心底びっくりしたのか、葉深は間抜けな顔で空平を見上げる。ゲラゲラと空平は笑いながら、マジだったんだーと笑った。

「男の中で一番女官と仲良いの俺だからねー。まあ、大体のことはペラペラ話してくれるよ。女性はお喋りすきだから、てか、ようちゃんは女そっちのけで仕事しだすからいけないんじゃないですか?絲織(シオリ)さんでしたっけ?何回フられて、元サヤに収まったら気がすむんすか?」
「仕事が一番とは思ってませんけど!中途半端はよくないですから」

手に負えないとばかりに空平は肩をすくめた。絲織というのは翠官の名前で、付き合う、別れるを葉深が繰り返す相手だ。勿論別れてお互いに他の人間と付き合っている期間もある。
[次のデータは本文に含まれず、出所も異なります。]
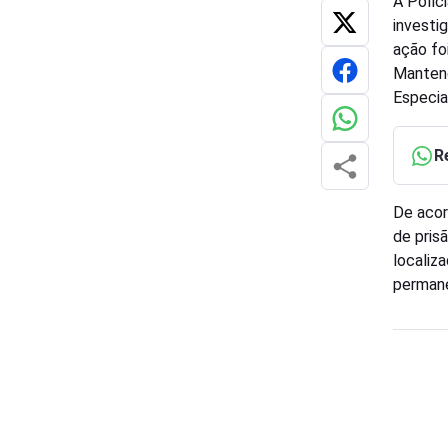
A Políc
investi
ação fo
Mantenó
Especia
R
De acor
de pris
localiz
permane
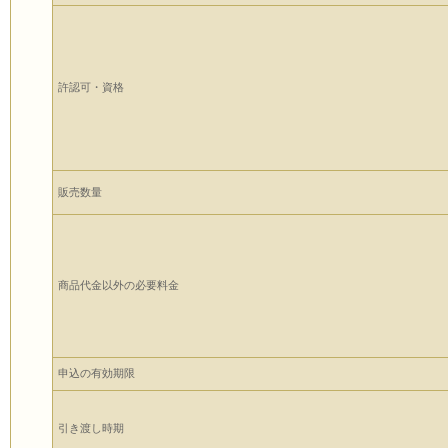
許認可・資格
販売数量
商品代金以外の必要料金
申込の有効期限
引き渡し時期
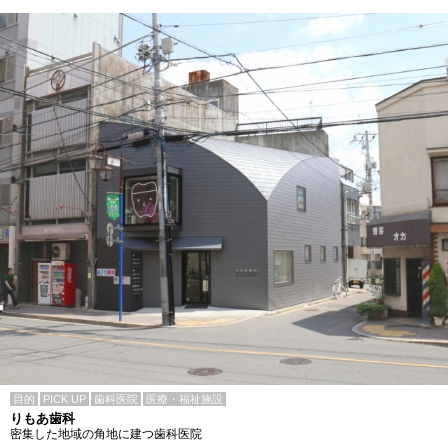
目的
PICK UP
歯科医院
医療・福祉施設
りもあ歯科
密集した地域の角地に建つ歯科医院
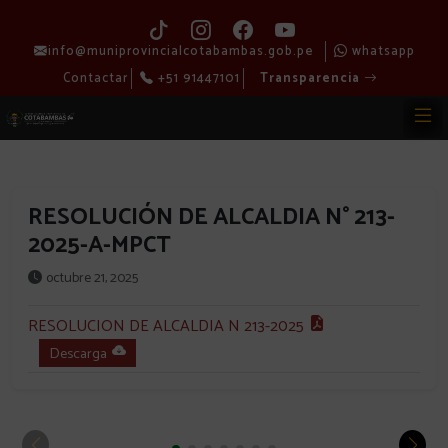
info@muniprovincialcotabambas.gob.pe
whatsapp
Contactar
+51 91447101
Transparencia
RESOLUCIÓN DE ALCALDIA N° 213-
2025-A-MPCT
octubre 21, 2025
RESOLUCION DE ALCALDIA N 213-2025
Descarga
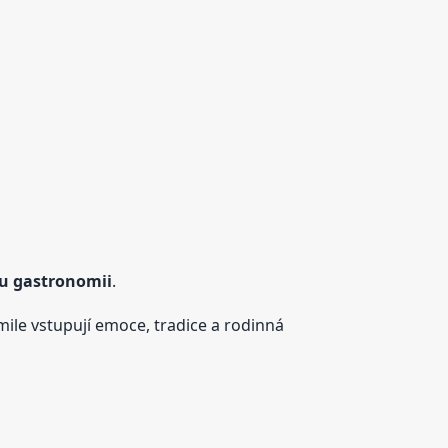
ou gastronomii
.
kmile vstupují emoce, tradice a rodinná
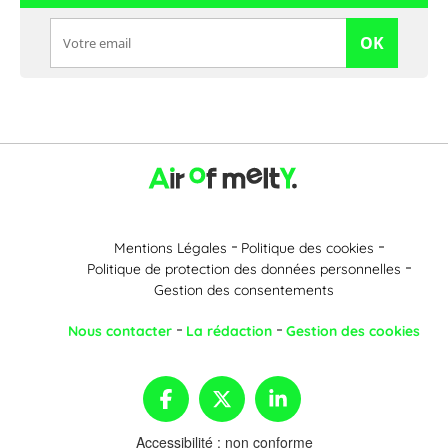
OK
Mentions Légales
Politique des cookies
Politique de protection des données personnelles
Gestion des consentements
Nous contacter
La rédaction
Gestion des cookies
Accessibilité : non conforme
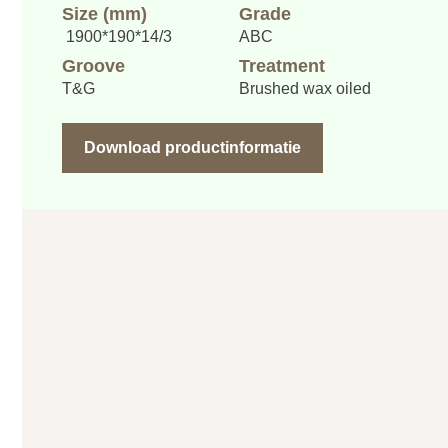
Size (mm)
Grade
1900*190*14/3
ABC
Groove
Treatment
T&G
Brushed wax oiled
Download productinformatie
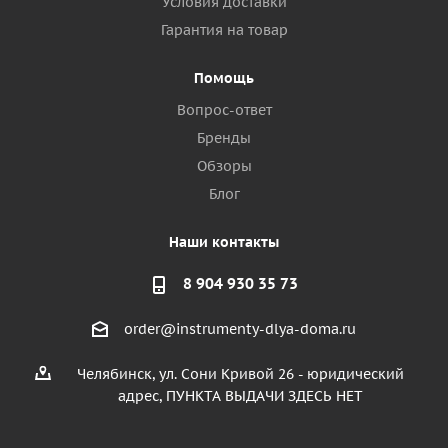
Условия доставки
Гарантия на товар
Помощь
Вопрос-ответ
Бренды
Обзоры
Блог
Наши контакты
8 904 930 35 73
order@instrumenty-dlya-doma.ru
Челябинск, ул. Сони Кривой 26 - юридический
адрес, ПУНКТА ВЫДАЧИ ЗДЕСЬ НЕТ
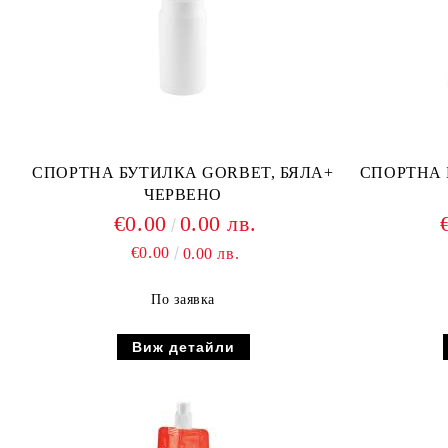
СПОРТНА БУТИЛКА GORBET, БЯЛА+
СПОРТНА 
ЧЕРВЕНО
€0.00
0.00 лв.
€0.00
0.00 лв.
По заявка
Виж детайли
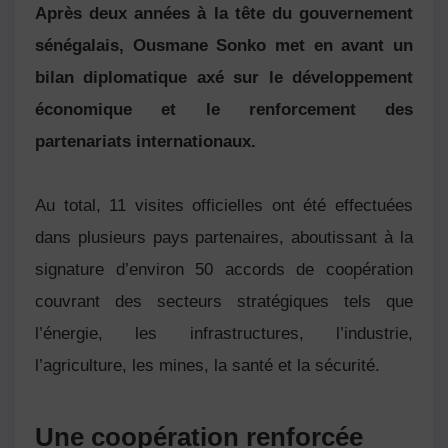
Après deux années à la tête du gouvernement
sénégalais,
Ousmane Sonko
met en avant un
bilan diplomatique axé sur le développement
économique et le renforcement des
partenariats internationaux.
Au total, 11 visites officielles ont été effectuées
dans plusieurs pays partenaires, aboutissant à la
signature d’environ 50 accords de coopération
couvrant des secteurs stratégiques tels que
l’énergie, les infrastructures, l’industrie,
l’agriculture, les mines, la santé et la sécurité.
Une coopération renforcée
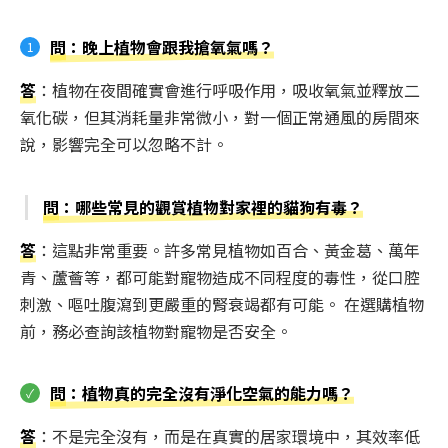
問
：晚上植物會跟我搶氧氣嗎？
答
：植物在夜間確實會進行呼吸作用，吸收氧氣並釋放二
氧化碳，但其消耗量非常微小，對一個正常通風的房間來
說，影響完全可以忽略不計。
問
：哪些常見的觀賞植物對家裡的貓狗有毒？
答
：這點非常重要。許多常見植物如百合、黃金葛、萬年
青、蘆薈等，都可能對寵物造成不同程度的毒性，從口腔
刺激、嘔吐腹瀉到更嚴重的腎衰竭都有可能。 在選購植物
前，務必查詢該植物對寵物是否安全。
問
：植物真的完全沒有淨化空氣的能力嗎？
答
：不是完全沒有，而是在真實的居家環境中，其效率低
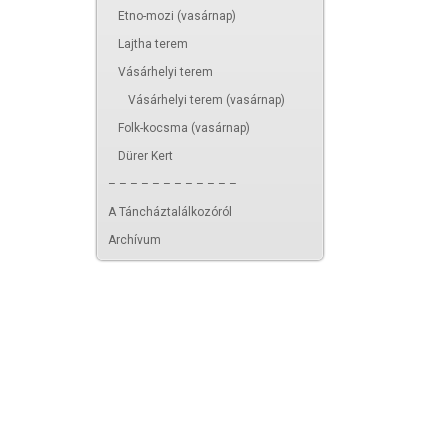
Etno-mozi (vasárnap)
Lajtha terem
Vásárhelyi terem
Vásárhelyi terem (vasárnap)
Folk-kocsma (vasárnap)
Dürer Kert
– – – – – – – – – – – –
A Táncháztalálkozóról
Archívum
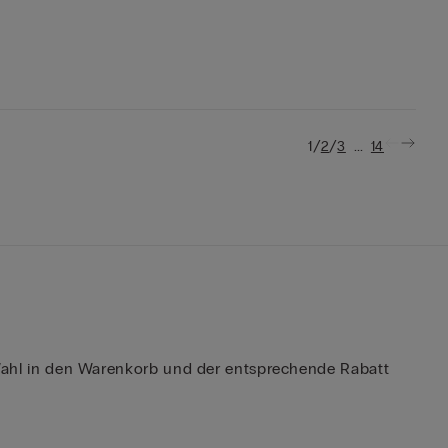
/
/
...
1
2
3
14
er Wahl in den Warenkorb und der entsprechende Rabatt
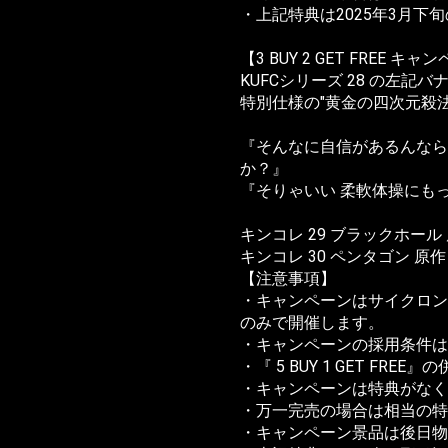
・上記特典は2025年3月下
【3 BUY 2 GET FREE キ
KUFCシリーズ 28 の左
特別仕様の"黄金の四次元殺法
『そんなに自信があるんなら
か？』
『そりゃいい 柔軟体操にも
キンコレ 29 ブラックホール
キンコレ 30 ペンタゴン 原
【注意事項】
・キャンペーンはサイクロン
のみで開催します。
・キャンペーンの採用条件は
・『 5 BUY 1 GET FRE
・キャンペーンは特典がなく
・万一完売の場合は相当の特
・キャンペーン景品は後日物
葉深は根が真面目で、仕事に対し一番実直だ。紅官内で仕事と結婚したら一番幸せになれるのにと、専らの噂で、大体の人間が呆れている。

「腐れ縁でここまで来ちゃいましたからね。…って、主上、その哀れんだ目やめてください」

志臣の可哀想なものを見るような、なんともいえない顔に葉深は噛み付いた。深妙な顔をして志臣は布と綿で作られた、髪だけが妙に真に迫っている、夜中に見たら気味が悪くて寝られなくなりそうな人形を差し出した。

「おれのお気に入りのかるちゃん人形をあげよう、きっといい恋人になってくれるだろう…」
「ああ、それって、かるちゃん人形っていうんですねって、馬鹿ですか!?あなたは!誰がそんな不気味な人形いるとおもうんですか?!」
「空平、どうして葉深は怒っているのか?」

こほん、と空平はわざとらしく咳払いをした。